Arntzen is an emeritus professor at ASU; previously, he was appointed the Florence Ely Nelson Presidential Endowed Chair and named a Regents’ Professor. In ASU’s Biodesign Institute and School of Life Sciences, he developed novel ways to manufacture pharmaceuticals and vaccines. He is internationally recognized for his work on using plants, like tobacco, to produce cost-effective medicines to meet the needs of developing nations.
One of his projects led to ZMapp, the current leading therapeutic for Ebola virus infections. A successful handoff to industrial collaborators helped save lives and led to an award by Fast Company Magazine, which recognized Arntzen as the “Most Creative Person in Business” in 2015.

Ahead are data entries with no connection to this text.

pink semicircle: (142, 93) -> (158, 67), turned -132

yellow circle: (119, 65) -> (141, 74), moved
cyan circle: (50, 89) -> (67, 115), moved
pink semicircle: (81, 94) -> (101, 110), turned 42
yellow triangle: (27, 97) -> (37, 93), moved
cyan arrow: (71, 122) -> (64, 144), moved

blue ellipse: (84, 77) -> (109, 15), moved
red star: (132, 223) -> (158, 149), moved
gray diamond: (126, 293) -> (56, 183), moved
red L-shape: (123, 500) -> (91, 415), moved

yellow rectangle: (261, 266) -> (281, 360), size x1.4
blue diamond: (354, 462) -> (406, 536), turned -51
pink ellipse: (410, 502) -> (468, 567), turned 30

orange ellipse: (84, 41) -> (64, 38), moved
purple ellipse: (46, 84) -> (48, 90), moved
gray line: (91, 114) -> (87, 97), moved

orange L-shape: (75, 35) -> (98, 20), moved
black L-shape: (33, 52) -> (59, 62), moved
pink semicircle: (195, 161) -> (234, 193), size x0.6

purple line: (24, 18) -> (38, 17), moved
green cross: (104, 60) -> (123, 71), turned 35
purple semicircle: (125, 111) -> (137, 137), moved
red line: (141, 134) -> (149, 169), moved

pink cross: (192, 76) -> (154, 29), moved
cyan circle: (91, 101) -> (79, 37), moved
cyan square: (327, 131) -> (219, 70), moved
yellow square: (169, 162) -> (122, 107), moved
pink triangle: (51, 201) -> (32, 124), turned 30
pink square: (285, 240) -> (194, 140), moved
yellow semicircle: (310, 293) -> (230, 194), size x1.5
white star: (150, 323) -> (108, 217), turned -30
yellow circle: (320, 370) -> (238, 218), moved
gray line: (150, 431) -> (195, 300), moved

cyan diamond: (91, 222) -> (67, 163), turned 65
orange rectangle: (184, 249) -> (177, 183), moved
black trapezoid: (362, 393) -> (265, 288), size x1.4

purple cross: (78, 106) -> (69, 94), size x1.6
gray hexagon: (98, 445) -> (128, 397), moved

Arntzen’s career achievements have been recognized in many ways, including an invitation to serve on the President’s Council of Advisors on Science and Technology for George W. Bush, an appointment as Chairman of the National Biotechnology Policy Board of the National Institutes of Health, and a Superior Service Award from the United States Department of Agriculture.
The next chapter
Arntzen’s retirement in the fall of 2017 closed a chapter at the Biodesign Institute, but his pioneering spirit will live on. In recognition of his dedication to advancing scientific discovery and his legacy at ASU, we seek to rename the Biodesign Institute Auditorium as the Arntzen Auditorium. The auditorium is the most prominent and premier gathering space within the institute. It is a space where knowledge is created and disseminated, where creative thinking is stirred, where collaboration is the expectation, and where brilliant minds gather to seek solutions. It is the perfect space to bear the name of the man who laid the foundation for what the auditorium symbolizes and what the institution stands for today.